AIがウイルスのゲノムを「創造」する時代が来た#
スタンフォード大学の研究チームが、大規模ゲノムモデル(Large Genome Model)を活用してバクテリアに感染するウイルスのゲノムを設計することに成功した。これまでAIによる生物学的設計はタンパク質が中心だったが、今回はウイルスゲノム全体の生成という新たな段階に踏み込んだ研究として注目されている。
大規模ゲノムモデルとは何か#
大規模言語モデル(LLM)が大量の人間の文章データから「次の単語」を予測することを学習するように、大規模ゲノムモデルはDNA配列を学習データとして「次の塩基」を予測するアーキテクチャを採用している。DNAはA・T・C・Gの4文字しか使わないため一見シンプルだが、ゲノムには「次の塩基が非常に重要な領域」と「何でも良い領域」が混在しており、モデルはその生物学的文脈を自ら学習する必要がある。
今回使用されたモデルは「Evo 1」と「Evo 2」と呼ばれる。研究チームはあらかじめ、脊椎動物などの複雑な細胞を標的とするウイルスの配列はモデルの学習データに含めないという安全上の対策を講じていた。
テスト対象:ΦX174とは#
実験のモデルウイルスとして選ばれたのは「ΦX174(ファイX174)」という大腸菌(E. coli)に感染するウイルスだ。このウイルスには以下のような特徴がある。
- 遺伝子数:11個
- ゲノムサイズ:約5,400塩基
- 特徴:全11遺伝子の機能が特定済みで、感染サイクルも詳しく解明されている
- 末端配列:ゲノムの末尾が常に同じ短い配列で終わるため、プロンプトとして活用しやすい
モデルには200万塩基超のバクテリオファージ(バクテリア感染ウイルス)DNA配列で追加学習させ、さらにΦX174が属する「Microviridae」ファミリーの配列でファインチューニングを実施した。
実験の流れと結果#
プロンプト設計と出力フィルタリング#
ΦX174末端の4〜9塩基をプロンプトとして与えることで最適な出力が得られることが判明した。ただし、生成された配列をそのまま使うのではなく、以下の条件でフィルタリングを実施した。
- スパイクタンパク質の遺伝子が本物と60%以上の同一性を持つこと
- ゲノム長が4,000〜6,000塩基の範囲内であること
- 同じ塩基が10塩基超連続しないこと
- GCペアとATペアの出現頻度が異常でないこと
このフィルタリングを経て残った302配列のうち285配列を化学合成し、大腸菌に導入して動作検証を行った。
機能したウイルスの数#
285配列のうち、実際に大腸菌の増殖を抑制したのは16配列(約5.6%)。そのうち9配列はAIが出力したままの配列で、残り7配列はバクテリア内で追加変異を獲得したものだった。

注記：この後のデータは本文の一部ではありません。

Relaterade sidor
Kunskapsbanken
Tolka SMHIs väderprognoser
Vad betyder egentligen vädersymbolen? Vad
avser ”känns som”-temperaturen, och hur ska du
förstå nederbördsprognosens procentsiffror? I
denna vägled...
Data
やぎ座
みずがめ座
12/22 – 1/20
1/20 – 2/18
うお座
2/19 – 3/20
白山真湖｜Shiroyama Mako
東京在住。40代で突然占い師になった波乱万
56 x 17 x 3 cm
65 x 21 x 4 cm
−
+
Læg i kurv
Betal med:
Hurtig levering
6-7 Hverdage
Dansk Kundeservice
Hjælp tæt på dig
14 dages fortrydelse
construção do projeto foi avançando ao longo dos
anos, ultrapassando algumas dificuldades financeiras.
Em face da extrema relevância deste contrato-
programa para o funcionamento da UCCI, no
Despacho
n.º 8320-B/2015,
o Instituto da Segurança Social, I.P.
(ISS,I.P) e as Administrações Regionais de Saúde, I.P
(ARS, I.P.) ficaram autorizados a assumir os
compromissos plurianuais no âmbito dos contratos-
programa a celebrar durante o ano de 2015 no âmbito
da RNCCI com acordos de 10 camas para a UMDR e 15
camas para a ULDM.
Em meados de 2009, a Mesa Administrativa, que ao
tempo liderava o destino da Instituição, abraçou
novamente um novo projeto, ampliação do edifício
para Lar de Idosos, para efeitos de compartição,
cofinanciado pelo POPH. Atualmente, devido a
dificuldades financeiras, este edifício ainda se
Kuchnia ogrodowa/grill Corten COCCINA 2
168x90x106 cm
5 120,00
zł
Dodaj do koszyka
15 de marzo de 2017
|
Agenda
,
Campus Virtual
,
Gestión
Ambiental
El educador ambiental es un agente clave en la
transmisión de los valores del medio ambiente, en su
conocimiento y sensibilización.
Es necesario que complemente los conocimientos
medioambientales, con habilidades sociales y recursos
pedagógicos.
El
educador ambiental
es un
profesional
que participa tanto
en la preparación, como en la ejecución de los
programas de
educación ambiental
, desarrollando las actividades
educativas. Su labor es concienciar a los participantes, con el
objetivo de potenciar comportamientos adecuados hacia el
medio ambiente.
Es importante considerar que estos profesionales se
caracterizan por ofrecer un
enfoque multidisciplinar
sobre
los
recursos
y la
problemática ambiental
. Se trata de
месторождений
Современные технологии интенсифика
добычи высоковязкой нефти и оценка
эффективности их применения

さらに、ΦX174との配列類似度が98%以上の出力に限定すると、機能率は**46%**に上昇した。
注目点:「同じようで、異なる」ウイルスたち#
機能したウイルスの多くはΦX174と同じ遺伝子セットを持っていたが、個体レベルでは顕著な差異も確認された。
- ウイルスタンパク質の1つを完全に失い、ゲノム全体の変化で補償したもの
- まったく新しい遺伝子を追加したもの
- ΦX174の遺伝子を遠縁ウイルスの遺伝子に置き換えたもの
- 遺伝子の長さが元より長くなったもの・短くなったもの
ΦX174は本来、アミノ酸1個を変えるだけで平均20%の確率でウイルスが不活性化するほど変異に脆弱なウイルスとして知られている。そのような制約の中で、AIはこれらの特徴的な変異体を設計した。
なぜこの研究が重要か#
今回設計されたウイルスはすべてバクテリア感染性であり、人間に感染するものではない。しかし研究チーム自身が論文内で言及しているのが将来のリスクだ。現時点では脊椎動物を標的とするウイルス設計には技術的限界があるものの、研究者たちは「脊椎動物を標的にできるAIが開発された場合に備え、今から準備を始めるべきだ」と提言している。
まとめ#
大規模ゲノムモデル「Evo 1/2」を使ったこの研究は、AIがウイルスゲノム全体を設計できることを実証した初期段階の重要な事例だ。機能ウイルスの生成率は5.6%(高類似度に絞れば46%)という数字は、まだ改善の余地があることを示している一方で、AIによるゲノム設計の実用可能性を明確に示した。
筆者の見解: バクテリオファージ研究にとどまる現段階では直接的な危険は小さいが、研究チームが自ら警鐘を鳴らしている点は真剣に受け止めるべきだろう。AI技術の進化とバイオセキュリティの議論は、もはや並走させなければならないフェーズに入っている。